Nels Lars Nelson addresses allegedly anachronistic biblical phrases and passages in the Book of Mormon; argues that the language of the Book of Mormon as influenced by that of the New Testament.
Nels Lars Nelson, "Human Side of the Book of Mormon," The Mormon Point of View 1, no. 2 (April 1, 1904): 115-18
AS TO THE SO-CALLED ANACHRONISMS AND MODERN QUOTATIONS.
Regarding the so-called anachronisms of the record,—as for instance, that Laban’s sword could not have been of “purest steel” because steel had not yet been invented, and that there were no horses, cows, sheep, and swine in America, till they were brought from Europe,—it is sufficient to say here that the gratuitous opinions of savants on these matters do not close the question.
From the very nature of the facts involved, no man can do more than vouchsafe his opinion ; but as the dicta of past antiquarians are being constantly overturned by later discoveries, it will be well to suspend judgment on these disputed points respecting the Book of Mormon. But even should inaccuracies be proved in secular details of this kind, the essential mission of the book would no more be invalidated than is that of the Bible because of manifest discrepancies in the cosmogony of Genesis.
We come now to a very interesting peculiarity in the contents of this ancient record; viz, the fact that many quotations are identical with passages in the King James’ version of the Bible ; passages which it is hardly likely were known by Mormon or Moroni previous to writing this record. Twenty chapters are thus incorporated bodily, or with hut slight changes, from the Old Testament, and three, containing the Sermon on the mount, are taken from the New Testament.
“Besides these,” says Linn, “Hyde counted 298 direct quotations from the New Testament verses or sentences, between pages 2 to 480 covering the years from 600 B. C. to Christ’s birth. Thus Nephi relates that his father, more than 2,000 years before the King James’ edition of the Bible was translated, in announcing the coming of John the Baptist, used these words, “Yea, even he should go forth and cry in the wilderness, prepare ye the way of the Lord, and make his paths straight; for there standeth one among you whom ye know not; and he is mightier than I, whose shoe’s latchet I am not worthy to unloose."
These passages when examined prove not to be “direct quotations” but rather indirect. Thoughts couched in New Testament phraseology, made up of bits from various texts,—as if the translator needed to rely upon memorized phrases to move from point to point,—are not infrequent. The quotation above noted, for instance, is made up of two; viz. Mark i, verse 3, “The voice of one crying in the wilderness, Prepare ye the way of the Lord, make his paths straight;” and verse 7, “There cometh one mightier than I, the latchet of whose shoes I am not worthy to stoop down to unloose.” But these same passages occur with slight variations respectively in Isaiah 5:27, and 40:3, which book was known to the Nephites.
However, it is not my purpose to evade the idea that Joseph Smith’s translation was affected by the King James’ version of the Bible, for it probably was. This passage from Moroni 7 :45 is too nearly like Paul’s words in Corinthians 13, to be a mere coincidence:
“And charity suffereth long, and is kind, and envieth not, and is not puffed up, seeketh not her own, is not easily provoked, thinketh no evil, and rejoiceth not in iniquity, but rejoiceth in the truth, beareth all things, believeth all things, hopeth all things, endureth all things.”
We come, then, face to face with the question, of how the Book of Mormon,—part of it written 600 years before Christ, the rest of it 400 years after, and in a place completely isolated, so far as we know, from the eastern world,—could nevertheless be influenced by the writings of the New Testament,—and the King James’ version at that,—to the extent of both direct and indirect quotations.

> [PROBLEM TO SOLVE]: In the text on Book of Mormon anachronisms, how many direct quotations from the New Testament did Hyde count?

Stored data:

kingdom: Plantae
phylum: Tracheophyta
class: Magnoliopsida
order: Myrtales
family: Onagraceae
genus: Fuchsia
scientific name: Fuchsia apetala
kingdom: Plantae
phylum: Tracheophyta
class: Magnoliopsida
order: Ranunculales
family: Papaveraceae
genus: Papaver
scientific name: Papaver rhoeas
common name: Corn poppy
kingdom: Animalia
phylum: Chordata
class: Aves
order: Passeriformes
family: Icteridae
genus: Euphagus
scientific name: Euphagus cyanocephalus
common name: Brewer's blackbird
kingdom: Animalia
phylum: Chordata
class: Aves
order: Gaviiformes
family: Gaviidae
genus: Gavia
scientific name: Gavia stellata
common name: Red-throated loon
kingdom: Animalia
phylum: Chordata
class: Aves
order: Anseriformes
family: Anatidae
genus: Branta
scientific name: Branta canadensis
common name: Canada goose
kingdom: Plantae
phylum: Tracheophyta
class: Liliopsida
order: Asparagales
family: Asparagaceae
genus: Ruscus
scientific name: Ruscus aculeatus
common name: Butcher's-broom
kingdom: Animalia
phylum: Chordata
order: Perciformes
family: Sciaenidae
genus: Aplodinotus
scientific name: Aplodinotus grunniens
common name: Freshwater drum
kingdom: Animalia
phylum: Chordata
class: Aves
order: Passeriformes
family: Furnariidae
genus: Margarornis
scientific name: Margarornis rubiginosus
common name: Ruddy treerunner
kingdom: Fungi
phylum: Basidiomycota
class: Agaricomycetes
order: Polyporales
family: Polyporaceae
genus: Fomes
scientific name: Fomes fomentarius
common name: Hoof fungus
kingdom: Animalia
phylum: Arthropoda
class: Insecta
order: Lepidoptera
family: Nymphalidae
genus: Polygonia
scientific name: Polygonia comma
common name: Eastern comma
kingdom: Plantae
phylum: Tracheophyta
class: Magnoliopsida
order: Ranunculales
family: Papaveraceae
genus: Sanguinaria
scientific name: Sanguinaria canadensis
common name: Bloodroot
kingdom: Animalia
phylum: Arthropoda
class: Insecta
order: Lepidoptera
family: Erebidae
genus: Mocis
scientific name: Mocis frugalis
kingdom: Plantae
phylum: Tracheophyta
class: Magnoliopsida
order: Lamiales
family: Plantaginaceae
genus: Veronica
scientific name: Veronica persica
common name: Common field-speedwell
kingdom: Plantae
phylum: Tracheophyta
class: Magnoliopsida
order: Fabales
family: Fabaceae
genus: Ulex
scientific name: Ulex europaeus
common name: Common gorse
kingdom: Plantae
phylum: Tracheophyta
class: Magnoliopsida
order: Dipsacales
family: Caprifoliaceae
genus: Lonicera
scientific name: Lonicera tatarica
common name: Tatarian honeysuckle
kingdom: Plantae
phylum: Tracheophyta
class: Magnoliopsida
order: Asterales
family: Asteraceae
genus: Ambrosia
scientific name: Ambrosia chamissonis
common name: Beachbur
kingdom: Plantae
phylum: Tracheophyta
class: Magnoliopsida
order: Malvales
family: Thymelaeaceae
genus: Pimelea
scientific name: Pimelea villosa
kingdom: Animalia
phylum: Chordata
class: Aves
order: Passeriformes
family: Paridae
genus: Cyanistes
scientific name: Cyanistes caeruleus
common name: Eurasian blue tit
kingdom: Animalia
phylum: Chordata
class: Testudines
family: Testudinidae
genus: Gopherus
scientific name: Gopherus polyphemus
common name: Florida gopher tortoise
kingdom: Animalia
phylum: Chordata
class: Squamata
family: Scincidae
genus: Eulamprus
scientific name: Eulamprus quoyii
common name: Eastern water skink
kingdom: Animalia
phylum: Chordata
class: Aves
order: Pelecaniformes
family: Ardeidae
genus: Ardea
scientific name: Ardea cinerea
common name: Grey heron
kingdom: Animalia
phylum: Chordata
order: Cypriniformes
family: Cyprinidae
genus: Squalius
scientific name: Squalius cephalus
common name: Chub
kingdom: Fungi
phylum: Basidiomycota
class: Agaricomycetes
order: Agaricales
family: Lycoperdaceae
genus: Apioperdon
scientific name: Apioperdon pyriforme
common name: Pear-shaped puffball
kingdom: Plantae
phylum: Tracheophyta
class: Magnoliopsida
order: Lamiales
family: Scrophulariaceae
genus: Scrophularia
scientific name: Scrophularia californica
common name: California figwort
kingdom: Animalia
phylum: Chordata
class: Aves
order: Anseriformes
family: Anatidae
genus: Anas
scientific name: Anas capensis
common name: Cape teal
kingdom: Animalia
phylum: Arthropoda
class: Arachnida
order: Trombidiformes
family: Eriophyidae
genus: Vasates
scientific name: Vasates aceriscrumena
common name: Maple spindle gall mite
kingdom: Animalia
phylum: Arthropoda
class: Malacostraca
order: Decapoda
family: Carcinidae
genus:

> [REPLY]: 298 direct quotations from New Testament verses or sentences.